- [ABOUT THIS TASK] What you return must match the data below exactly, minus any pictures.
── MATERIAL TO PROCESS ──
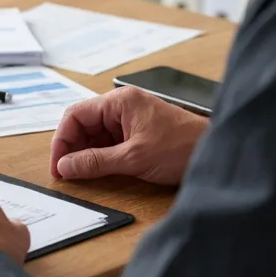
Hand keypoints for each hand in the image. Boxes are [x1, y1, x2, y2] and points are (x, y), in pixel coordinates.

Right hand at [50, 86, 207, 185]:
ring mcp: (131, 119)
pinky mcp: (138, 132)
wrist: (217, 154)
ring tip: (81, 174)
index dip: (62, 140)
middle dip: (72, 147)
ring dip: (86, 153)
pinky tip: (98, 169)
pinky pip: (110, 141)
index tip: (58, 165)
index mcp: (119, 102)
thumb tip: (65, 166)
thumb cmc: (182, 148)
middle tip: (67, 173)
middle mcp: (122, 106)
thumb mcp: (133, 158)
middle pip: (83, 123)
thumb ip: (95, 162)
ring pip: (95, 134)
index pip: (76, 115)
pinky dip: (101, 155)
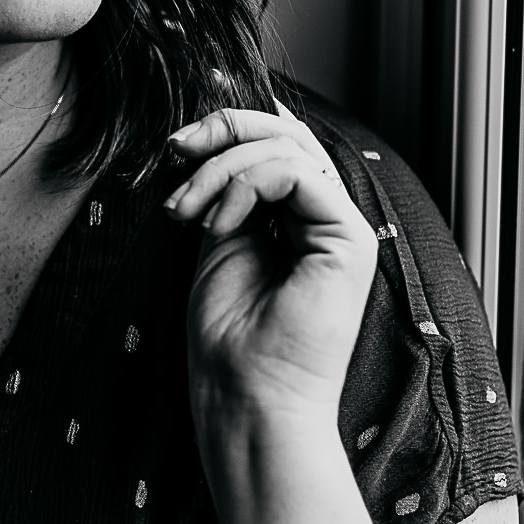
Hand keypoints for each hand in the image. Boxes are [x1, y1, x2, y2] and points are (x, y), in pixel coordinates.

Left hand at [165, 104, 376, 423]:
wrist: (245, 396)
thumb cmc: (228, 338)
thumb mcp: (218, 240)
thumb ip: (228, 192)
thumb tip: (210, 140)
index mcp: (302, 219)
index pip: (279, 143)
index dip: (230, 126)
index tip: (175, 146)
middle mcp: (329, 218)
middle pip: (289, 132)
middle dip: (223, 130)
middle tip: (174, 152)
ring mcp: (345, 228)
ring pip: (288, 146)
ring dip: (220, 169)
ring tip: (185, 212)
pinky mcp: (349, 240)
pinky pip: (296, 173)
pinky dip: (244, 186)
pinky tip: (219, 225)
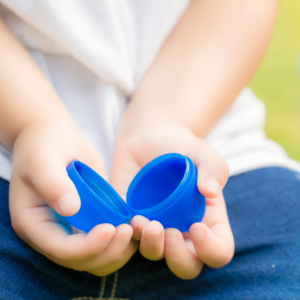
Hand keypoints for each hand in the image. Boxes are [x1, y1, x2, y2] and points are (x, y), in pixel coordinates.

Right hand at [9, 118, 136, 275]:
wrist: (53, 138)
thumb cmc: (44, 146)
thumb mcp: (43, 161)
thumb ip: (53, 185)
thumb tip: (71, 209)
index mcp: (33, 223)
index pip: (60, 249)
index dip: (87, 246)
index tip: (110, 229)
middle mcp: (52, 232)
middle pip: (81, 260)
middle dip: (106, 251)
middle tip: (127, 230)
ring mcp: (70, 228)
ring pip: (96, 257)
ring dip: (117, 250)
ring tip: (133, 228)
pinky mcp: (87, 221)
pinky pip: (105, 241)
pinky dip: (120, 239)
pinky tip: (133, 224)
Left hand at [111, 121, 233, 278]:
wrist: (150, 138)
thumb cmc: (181, 147)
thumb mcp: (202, 152)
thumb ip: (214, 168)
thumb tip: (210, 191)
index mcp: (208, 220)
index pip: (218, 251)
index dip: (211, 249)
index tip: (197, 227)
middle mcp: (183, 230)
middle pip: (186, 265)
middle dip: (178, 258)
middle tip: (170, 233)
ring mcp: (157, 227)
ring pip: (155, 254)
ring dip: (150, 244)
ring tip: (143, 220)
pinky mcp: (132, 220)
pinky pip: (128, 239)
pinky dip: (127, 235)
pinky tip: (127, 217)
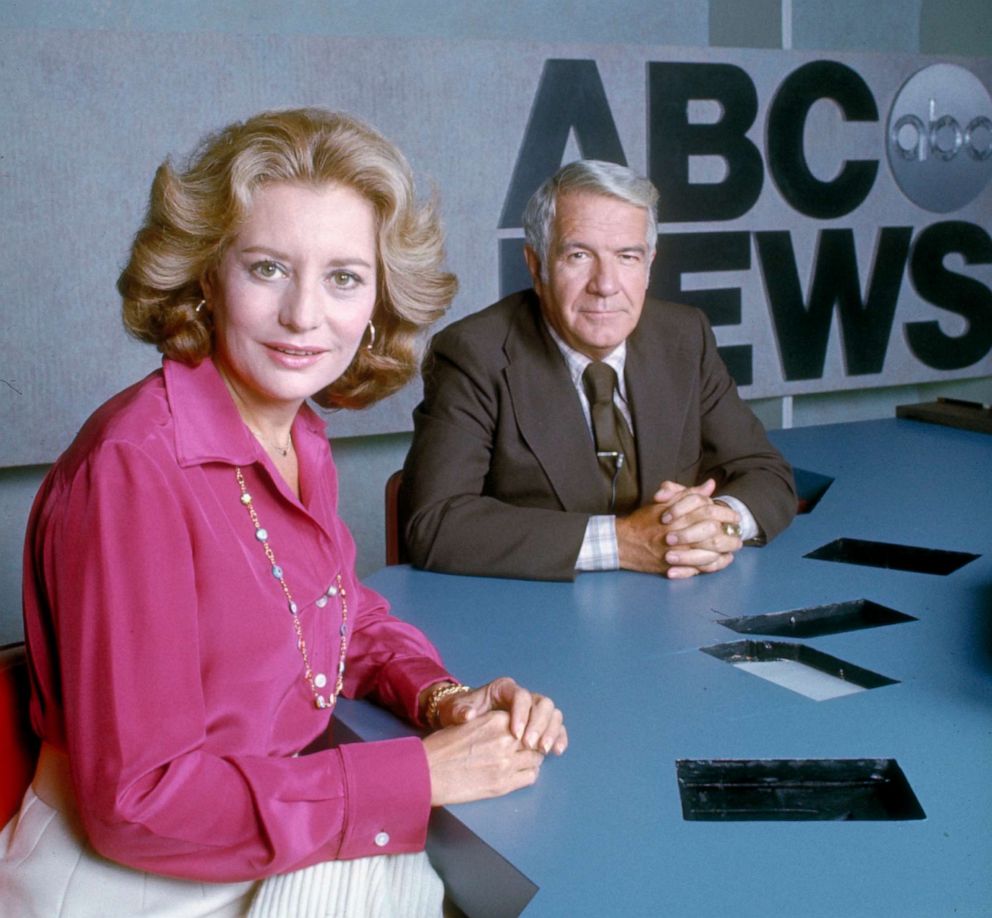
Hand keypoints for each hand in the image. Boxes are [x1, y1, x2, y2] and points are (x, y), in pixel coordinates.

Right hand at [421, 677, 566, 806]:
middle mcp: (506, 740)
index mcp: (496, 720)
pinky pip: (530, 777)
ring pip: (536, 759)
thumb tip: (510, 730)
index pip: (525, 722)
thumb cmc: (442, 748)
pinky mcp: (503, 785)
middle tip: (527, 749)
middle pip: (534, 739)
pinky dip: (528, 774)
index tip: (522, 735)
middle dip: (532, 744)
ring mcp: (506, 763)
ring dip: (531, 760)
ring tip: (522, 762)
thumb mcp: (469, 724)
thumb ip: (492, 725)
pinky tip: (518, 774)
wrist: (427, 772)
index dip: (525, 729)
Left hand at [440, 677, 567, 755]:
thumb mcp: (455, 709)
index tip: (515, 733)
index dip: (522, 713)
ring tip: (544, 750)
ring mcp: (533, 709)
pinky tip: (557, 751)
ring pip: (553, 713)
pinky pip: (555, 727)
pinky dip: (558, 737)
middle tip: (530, 745)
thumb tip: (468, 715)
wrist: (464, 718)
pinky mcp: (539, 724)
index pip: (521, 696)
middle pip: (542, 703)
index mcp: (504, 689)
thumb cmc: (460, 712)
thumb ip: (460, 711)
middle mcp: (522, 696)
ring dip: (551, 731)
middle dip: (539, 724)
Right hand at [616, 479, 741, 577]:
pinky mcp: (676, 566)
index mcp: (679, 514)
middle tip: (738, 532)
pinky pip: (701, 567)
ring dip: (726, 549)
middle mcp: (680, 532)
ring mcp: (678, 551)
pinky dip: (715, 564)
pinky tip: (723, 559)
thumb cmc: (644, 521)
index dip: (726, 513)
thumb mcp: (666, 502)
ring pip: (710, 551)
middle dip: (730, 532)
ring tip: (734, 546)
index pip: (709, 510)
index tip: (734, 516)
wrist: (624, 542)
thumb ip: (689, 494)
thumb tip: (710, 485)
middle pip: (714, 532)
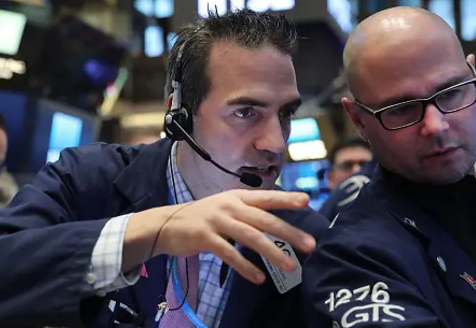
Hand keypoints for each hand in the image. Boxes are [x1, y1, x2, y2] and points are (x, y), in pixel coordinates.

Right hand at [126, 190, 315, 283]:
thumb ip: (246, 212)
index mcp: (236, 197)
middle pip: (264, 219)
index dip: (286, 199)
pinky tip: (258, 277)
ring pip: (250, 237)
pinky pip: (229, 254)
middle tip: (310, 245)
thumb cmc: (201, 217)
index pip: (266, 197)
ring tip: (290, 265)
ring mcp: (217, 221)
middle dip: (289, 232)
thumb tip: (275, 221)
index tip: (307, 201)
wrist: (165, 224)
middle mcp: (229, 206)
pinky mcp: (205, 238)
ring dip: (272, 252)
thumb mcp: (225, 207)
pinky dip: (245, 267)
───
- [EXERCISE OUTPUT]
Hand keypoints for each hand in the image. Boxes are [x1, y1, x2, y2] and points are (x, y), in pixel coordinates.

Right hand at [50, 86, 207, 185]:
ring mcp: (131, 119)
pinky mcp: (138, 132)
wrist: (217, 154)
ring tip: (81, 174)
index dip: (62, 140)
middle dip: (72, 147)
ring dip: (86, 153)
pinky tip: (98, 169)
pinky pip: (110, 141)
index tip: (58, 165)
index mcp: (119, 102)
thumb tip: (65, 166)
thumb cmc: (182, 148)
middle tip: (67, 173)
middle mcp: (122, 106)
thumb mcp: (133, 158)
middle pip: (83, 123)
thumb ip: (95, 162)
ring pip: (95, 134)
index pip: (76, 115)
pinky dip: (101, 155)
Hand keypoints for each hand in the image. Boxes are [x1, y1, x2, y2] and points are (x, y), in pixel coordinates.

Left hand at [165, 104, 376, 423]:
wrist: (245, 396)
thumb cmc: (228, 338)
thumb mcp: (218, 240)
thumb ip: (228, 192)
thumb tip: (210, 140)
index mcp: (302, 219)
index pip: (279, 143)
index dip: (230, 126)
index tip: (175, 146)
middle mcp: (329, 218)
middle pip: (289, 132)
middle dip: (223, 130)
middle tip: (174, 152)
ring mcp: (345, 228)
ring pip: (288, 146)
ring dip: (220, 169)
ring tip: (185, 212)
pinky mcp: (349, 240)
pinky pip: (296, 173)
pinky dip: (244, 186)
pinky tip: (219, 225)
Hand keypoints for each hand in the image. Boxes are [x1, y1, x2, y2] and points are (x, y), in pixel coordinates.

Right hand at [9, 118, 136, 275]:
wrist: (53, 138)
thumb cmc: (44, 146)
thumb mcp: (43, 161)
thumb ip: (53, 185)
thumb tip: (71, 209)
index mcp: (33, 223)
index pip: (60, 249)
index dip: (87, 246)
index tip: (110, 229)
middle mcp: (52, 232)
middle pip: (81, 260)
middle dip: (106, 251)
middle tip: (127, 230)
ring mcp: (70, 228)
ring pip: (96, 257)
ring dip: (117, 250)
ring tip: (133, 228)
pinky mcp: (87, 221)
pinky pip: (105, 241)
pinky dip: (120, 239)
pinky tip: (133, 224)
Left hand at [111, 121, 233, 278]:
wrist: (150, 138)
thumb cmc: (181, 147)
thumb mcp: (202, 152)
thumb ip: (214, 168)
thumb tip: (210, 191)
index mcp: (208, 220)
index pip: (218, 251)
index dip: (211, 249)
index tip: (197, 227)
middle mcp: (183, 230)
middle pip: (186, 265)
middle dip: (178, 258)
middle tip: (170, 233)
ring mcp: (157, 227)
ring pip: (155, 254)
ring dip: (150, 244)
ring tip: (143, 220)
pinky mcp: (132, 220)
pinky pip: (128, 239)
pinky dip: (127, 235)
pinky tip: (127, 217)
Hand keypoints for each hand in the image. Boxes are [x1, y1, x2, y2] and points are (x, y), in pixel coordinates.

Right hand at [421, 677, 566, 806]:
middle mcp: (506, 740)
index mcp: (496, 720)
pinky pip: (530, 777)
ring pip: (536, 759)
thumb tip: (510, 730)
index pip: (525, 722)
thumb cmc: (442, 748)
pinky mcp: (503, 785)
middle tip: (527, 749)
middle pip: (534, 739)
pinky dip: (528, 774)
index tip: (522, 735)
middle dip: (532, 744)
ring mcp: (506, 763)
ring dip: (531, 760)
ring tip: (522, 762)
thumb mcp: (469, 724)
thumb ip: (492, 725)
pinky tip: (518, 774)
wrist: (427, 772)
index dip: (525, 729)
Left hand at [440, 677, 567, 755]:
thumb mcp: (455, 709)
index tip: (515, 733)
index dip: (522, 713)
ring tip: (544, 750)
ring mcp: (533, 709)
pinky tip: (557, 751)
ring pip: (553, 713)
pinky pip: (555, 727)
pinky dip: (558, 737)
middle tip: (530, 745)
thumb tip: (468, 715)
wrist: (464, 718)
pinky mcp: (539, 724)
index pip: (521, 696)
middle pip: (542, 703)
index mcp: (504, 689)
thumb cmc: (460, 712)
thumb ip: (460, 711)
middle mcp: (522, 696)
ring dip: (551, 731)
middle dip: (539, 724)
Right hand at [616, 479, 741, 577]:
pinky mcp: (676, 566)
index mcp: (679, 514)
middle tip: (738, 532)
pinky pip: (701, 567)
ring dip: (726, 549)
middle mcp: (680, 532)
ring mcp: (678, 551)
pinky dip: (715, 564)
pinky tip: (723, 559)
thumb cmc: (644, 521)
index dip: (726, 513)
thumb mcp: (666, 502)
ring pip: (710, 551)
middle dip: (730, 532)
ring tip: (734, 546)
index pip: (709, 510)
index tip: (734, 516)
wrist: (624, 542)
thumb ip: (689, 494)
thumb tip: (710, 485)
middle pip: (714, 532)
Hand keypoints for each hand in the image. Boxes are [x1, y1, x2, y2] and points are (x, y), in pixel coordinates.

Right hand at [126, 190, 315, 283]:
thumb ip: (246, 212)
index mcp: (236, 197)
middle pip: (264, 219)
index dip: (286, 199)
pinky tip: (258, 277)
ring pip: (250, 237)
pinky pip: (229, 254)
middle tip: (310, 245)
thumb cmc: (201, 217)
index pip: (266, 197)
ring tip: (290, 265)
ring mcp: (217, 221)
middle dip: (289, 232)
thumb tip: (275, 221)
index tip: (307, 201)
wrist: (165, 224)
middle mcp: (229, 206)
pinky mcp: (205, 238)
ring dip: (272, 252)
thumb mcp: (225, 207)
pinky dip: (245, 267)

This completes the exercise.